The need to shift from prevention to adaptation

Feedbacks concluded that warnings were timely issued, and studies found that a majority of the population knew and followed some recommendations. Yet, individual risk perception remains low, and recommendations such as reducing physical activity are still poorly respected (Laaidi et al. 2019a). Stakeholders also reported organizational difficulties to maintain and evaluate heat management strategies, as well as a poor knowledge of the actual health impact, and a tendency to implement actions based on their own heat perception rather than based on the heat warnings (Laaidi et al. 2019b). Due to the geographic spread and the ubiquity of exposure, most of the time the fatalities are not directly nor immediately observable, which may contribute to a feeling of safety. Similarly, mortality impacts are either compared to 2003 impacts, even when the intensity and duration of the heat waves are totally different, or not known at all, leading to a feeling of efficiency.

Today, in France, heat waves prevention is structured around communication, warnings, and on a lesser level organizational changes. Its efficiency will depend on risk perception, and on adoption of appropriate behaviors. Yet, risk perception remains low. Furthermore, in 2019, several actions that were taken resulted in restricted activities or canceling of events, because it was no more possible to ensure safe indoor conditions, in schools or public transportation for instance. This prevention came at a high social and economic cost. The efficiency and the acceptability of similar measures in case of a longer heat wave is questionable, and should be organized in advance instead of during the crisis, in association with the stakeholders in the field. This underlines that prevention must go beyond individual measures, and promote multi-sectoral adaptation to heat.

So far, adaptation to heat waves remains mostly reactive, learning on new events to evolve procedures. As environmental exposure to extreme heat speeds up, it becomes more and more difficult to keep on track and maintain an efficient warning and prevention plan. Time has become a major obstacle to adaptation. Even worst heat waves are expected in the next decades, and the trends until 2040 are unlikely to be modified by trajectories of greenhouse gases emissions (IPCC 2018). Climate change is also increasing the risk of cascading crises, 2019 and 2020 already provide examples of situations were heat waves have prevention needs to take into account other major health risks.

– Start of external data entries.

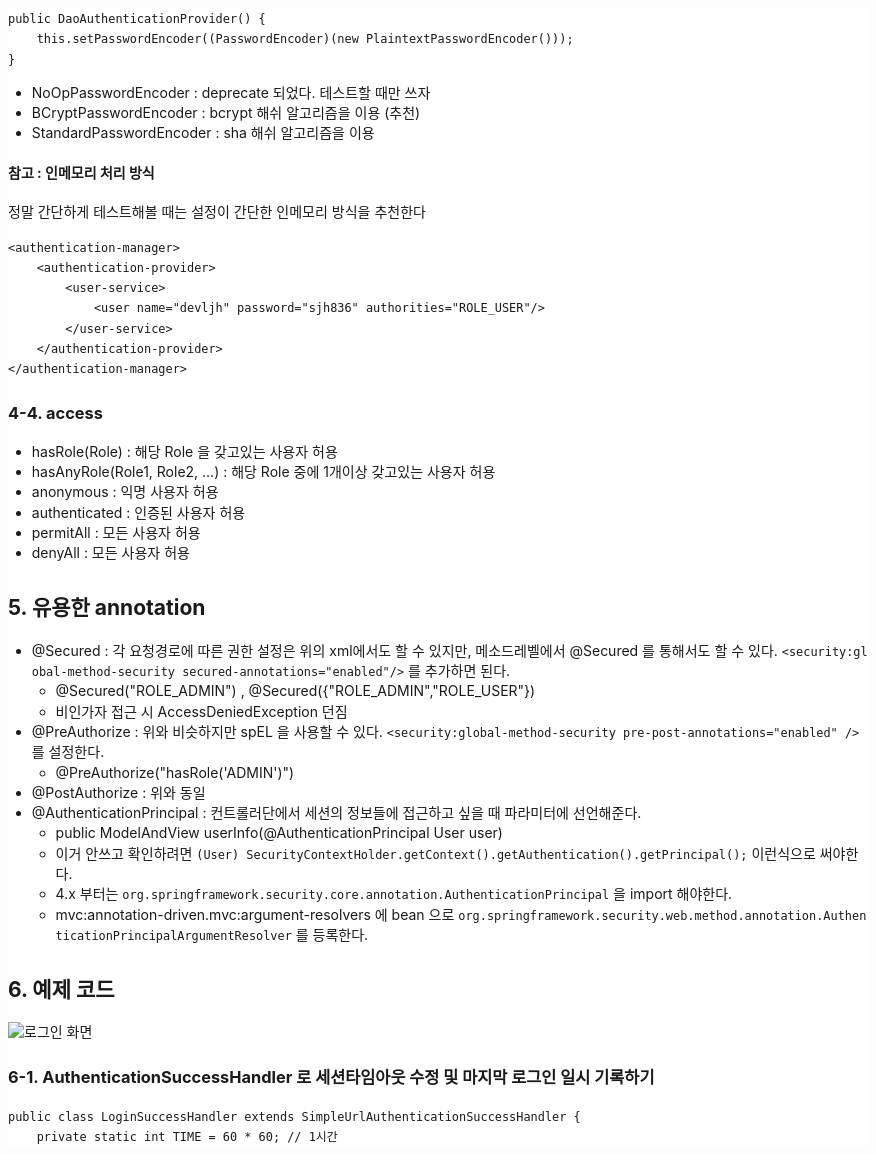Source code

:     public DaoAuthenticationProvider() {
        this.setPasswordEncoder((PasswordEncoder)(new PlaintextPasswordEncoder()));
    }

* NoOpPasswordEncoder : deprecate 되었다. 테스트할 때만 쓰자
* BCryptPasswordEncoder : bcrypt 해쉬 알고리즘을 이용 (추천)
* StandardPasswordEncoder : sha 해쉬 알고리즘을 이용

#### 참고 : 인메모리 처리 방식
정말 간단하게 테스트해볼 때는 설정이 간단한 인메모리 방식을 추천한다

	<authentication-manager>
		<authentication-provider>
			<user-service>
				<user name="devljh" password="sjh836" authorities="ROLE_USER"/>
			</user-service>
		</authentication-provider>
	</authentication-manager>

### 4-4. access
* hasRole(Role) : 해당 Role 을 갖고있는 사용자 허용
* hasAnyRole(Role1, Role2, ...) : 해당 Role 중에 1개이상 갖고있는 사용자 허용
* anonymous : 익명 사용자 허용
* authenticated : 인증된 사용자 허용
* permitAll : 모든 사용자 허용
* denyAll : 모든 사용자 허용

## 5. 유용한 annotation
* @Secured : 각 요청경로에 따른 권한 설정은 위의 xml에서도 할 수 있지만, 메소드레벨에서 @Secured 를 통해서도 할 수 있다. `<security:global-method-security secured-annotations="enabled"/>` 를 추가하면 된다.
    * @Secured("ROLE_ADMIN") , @Secured({"ROLE_ADMIN","ROLE_USER"})
    * 비인가자 접근 시 AccessDeniedException 던짐
* @PreAuthorize : 위와 비슷하지만 spEL 을 사용할 수 있다. `<security:global-method-security pre-post-annotations="enabled" />` 를 설정한다.
    * @PreAuthorize("hasRole('ADMIN')")
* @PostAuthorize : 위와 동일
* @AuthenticationPrincipal : 컨트롤러단에서 세션의 정보들에 접근하고 싶을 때 파라미터에 선언해준다.
    * public ModelAndView userInfo(@AuthenticationPrincipal User user)
    * 이거 안쓰고 확인하려면 `(User) SecurityContextHolder.getContext().getAuthentication().getPrincipal();` 이런식으로 써야한다.
    * 4.x 부터는 `org.springframework.security.core.annotation.AuthenticationPrincipal` 을 import 해야한다.
    * mvc:annotation-driven.mvc:argument-resolvers 에 bean 으로 `org.springframework.security.web.method.annotation.AuthenticationPrincipalArgumentResolver` 를 등록한다.

## 6. 예제 코드
![로그인 화면](http://img1.daumcdn.net/thumb/R1920x0/?fname=http%3A%2F%2Fcfile22.uf.tistory.com%2Fimage%2F992123475B6B221818AD71)

### 6-1. AuthenticationSuccessHandler 로 세션타임아웃 수정 및 마지막 로그인 일시 기록하기
    public class LoginSuccessHandler extends SimpleUrlAuthenticationSuccessHandler {
        private static int TIME = 60 * 60; // 1시간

In Australia, extreme heat was associated with forest fires, and acute air pollution episodes (Hope 2020). In spring 2020, work is going-on to anticipate, and control as much as possible, the expected negative impacts on a heat wave occurring in an era largely impacted by the COVID-19 pandemic (with implications for the safety of health workers, acceptability of the sheltering measuring, reorganization of the surveillance strategy…).

A specific attention should be given to increase the number of resources allocated to the evaluation and the management heat surveillance, prevention and adaptation, considering the needs to catch with the rapid rhythm of heat wave changing characteristics.

Since there is no evidence that such adaptation would still be possible under high-range warming scenarios, mitigation to avoid unmanageable heat waves after 2040 is an asset to protect future generations (IPCC 2018).